I figured out what he meant, and scowled. “No, I’m not going to just break into his house and take it. That’s what you meant, right?”

“Not an unfair assumption.” He ticked it off on his fingers. “You stole the figurine from Grayling in London, broke into a house in Venice, and broke out of a government—”

“Let’s not go into that.” I gave him what I hoped was a withering look that said the discussion was over. “I’d
prefer
to think of a way to do what I have to do without theft or violence.”

Adam’s snort of disbelief startled some hopeful pigeons away from us. “And the award for cosmic naiveté goes to …”

“Hey, what happened in the past doesn’t dictate what can happen in the future.”

“No, it’s just a really,
really
good indicator.” He stretched out his long legs in front of him. “So what’s the plan?”

“I dunno.” I stood up. “Let’s have a look.”

The house was on a slight mound, raised above the other houses in the area and overlooking the harbor. The large lawn itself was unusual. There were several large plots nearby, unusual to what I knew of European planning and building, but this was really noticeable, especially as the yard and house were both neglected. In fact, the boundary lines of lawn on both sides had been aggressively mowed, as if to indicate the disapproval of a sloppy neighbor. It came to me that this had been part of a larger estate a millennium or so ago and had been altered through time.

In fact, the closer I got to the house, the better I could see that most of the facade was brick, but it incorporated other elements of other buildings—stone and brick—over hundreds of years. So maybe somewhere under what looked like an eighteenth-century house was a medieval core. Given half a chance, I’d love to excavate here.

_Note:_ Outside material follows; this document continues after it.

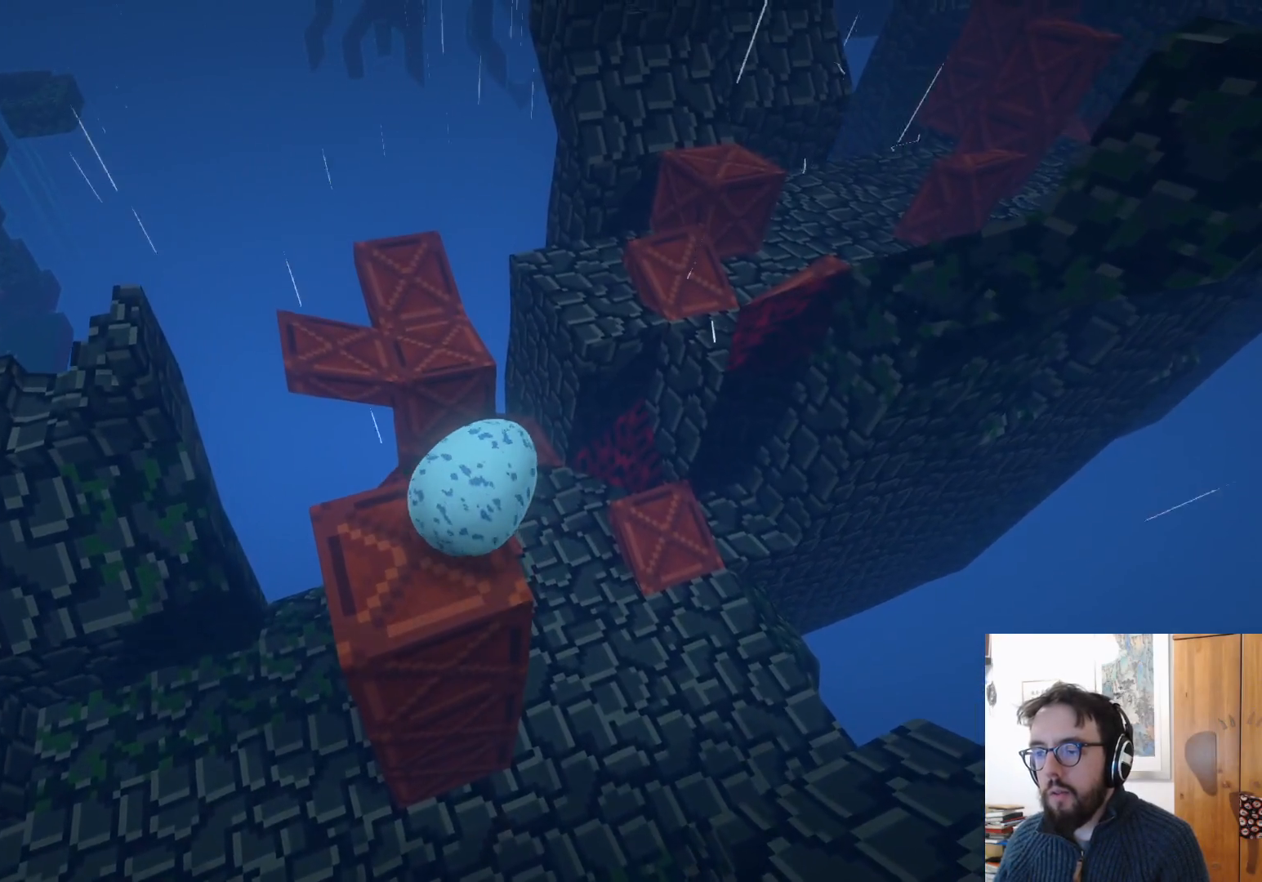
{"buttons": [], "left_stick": "down-right", "right_stick": "center", "events": [[150, "left_stick", "center"], [233, "left_stick", "down-right"]]}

The door lintel was decorated with a stone like that in the
cathedral
wall. Wolf head, serpent head, which the guide had said might represent Fenrir and the Midgard Serpent, the children of Loki. Or they might have been merely decorations. Fangs, nicely chiseled, on both of them. A slight tingle; it reminded me of the caduceus I’d seen in Venice, outside the home of two Fangborn. Two Fangborn who’d been guarding a gold disk they didn’t know about, which eventually activated Pandora’s Box.

My head ached just remembering it.

Maybe it would be more like Venice and less like New Jersey, I thought. I walked to the front door. No bell. I raised the knocker, which screeched with the resistance of disuse, and rapped three times. Flakes of rust dusted my hand.

I waited. No answer.

Adam placed a hand on my shoulder. “Zoe, I don’t want you to go in there. Is there any way you don’t—?”

“I
have
to.”

“I wish you didn’t,” Adam said, looking away. He squeezed my shoulder.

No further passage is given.